Alison nodded into the phone. Ben, Claire’s husband, was effortlessly sociable—wry and intimate and inclusive. Alison had a mental picture of him from countless cocktail parties, standing in the middle of a group with a drink in one hand, stooping his tall frame slightly to accommodate.
“Tell them I’m sorry I can’t be there,” Charlie said. “And let Dolores know I’ll be home around seven. And remember—this is part of your job, to schmooze and make contacts. You’ll be glad you went.”
“Yeah, okay,” she said, thinking, oh right, my job, mentally adding up how much she’d earned over the past year: two $50 checks for whimsical personal essays on smart-mommy Web sites, $500 for a parenting magazine “service” piece called “50 Ways for New Moms to Relieve Stress,” a $1,000 kill fee for a big feature on sibling rivalry that the competition scooped just before Alison’s stor
y went to press. The freelance editing assignment with Claire had never panned out.
“The party’s on East End Avenue, right?” he said. “You should probably take the bridge. The tunnel might be backed up, with this rain.
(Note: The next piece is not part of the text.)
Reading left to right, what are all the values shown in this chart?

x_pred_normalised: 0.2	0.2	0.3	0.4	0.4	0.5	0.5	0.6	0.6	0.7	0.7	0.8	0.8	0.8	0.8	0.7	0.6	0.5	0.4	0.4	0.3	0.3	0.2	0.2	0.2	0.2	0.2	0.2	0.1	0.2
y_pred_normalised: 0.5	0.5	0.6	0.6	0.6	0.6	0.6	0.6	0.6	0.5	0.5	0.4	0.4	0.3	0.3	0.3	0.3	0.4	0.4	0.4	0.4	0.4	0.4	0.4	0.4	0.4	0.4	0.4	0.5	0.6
Drive slow; the roads’ll be wet.”
They talked about logistics for a few minutes—how much to pay Dolores, what Charlie might find to eat in the fridge. As they were talking, Alison slipped out of her study, shutting the door quietly behind her. She could hear the kids in the living room with Dolores, and she made her way upstairs quietly, avoiding the creaky steps so they wouldn’t be alerted to her presence. In the master bedroom she riffled through the hangers on her side of the closet and pulled out one shirt and then another for inspection. She yanked off the jeans she’d been wearing for three days and tried on a pair of black wool pants she hadn’t worn in months, then stood back and inspected herself in the full-length mirror on the back of the closet door. The pants zipped easily enough, but the top button was tight. She put a hand over her tummy, unzipped the pants, and callipered a little fat roll with her fingers. She sighed.
“What?”
“Oh, nothing,” she said. “Listen, Dolores will feed the kids, you just have to give them a bath. And honey, try not to look at your BlackBerry until you get them in bed. They see so little of you as it is.” She yanked down her pants and, back in the closet, found a more forgiving pair.
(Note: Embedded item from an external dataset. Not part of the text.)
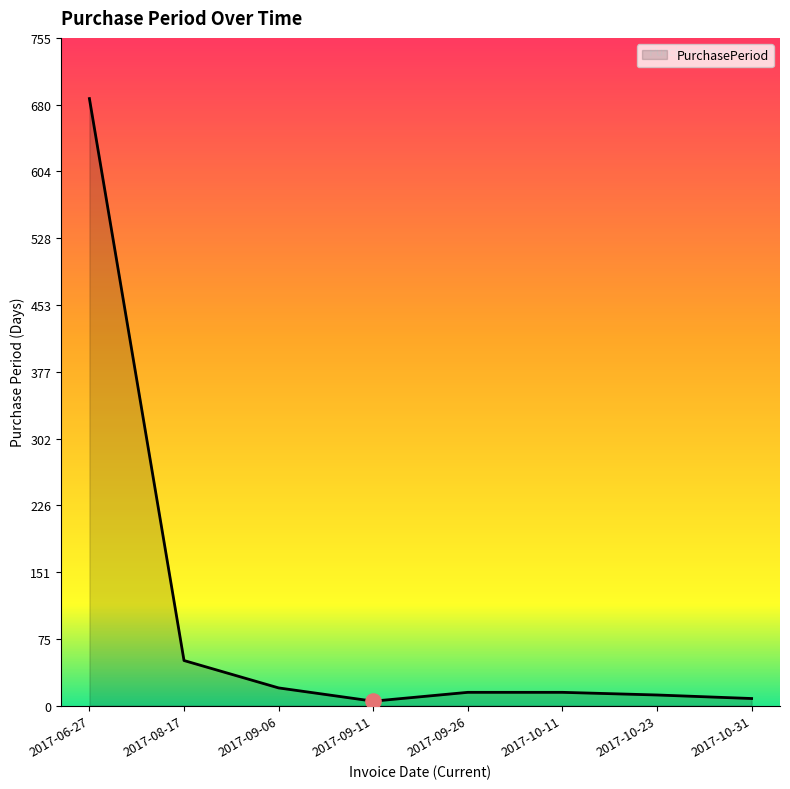

What is the change in value from 2017-08-17 to 2017-10-23?

-39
When Alison was finally dressed she felt awkward and unnatural, like a child pretending to be a grown-up, or a character in a play. In her mommy role she wore flat, comfortable shoes, small gold hoops, soft T-shirts, jeans or khakis. Now it felt as if she were wearing a costume: black high-heeled boots, a jangling bracelet, earrings that pulled on her lobes, bright (too bright?) lipstick she’d been pressed into buying at the Bobbi Brown counter by a salesgirl half her age. She went downstairs and greeted the children stiffly, motioning to Dolores to keep them away so she could maintain the illusion that she always dressed like this.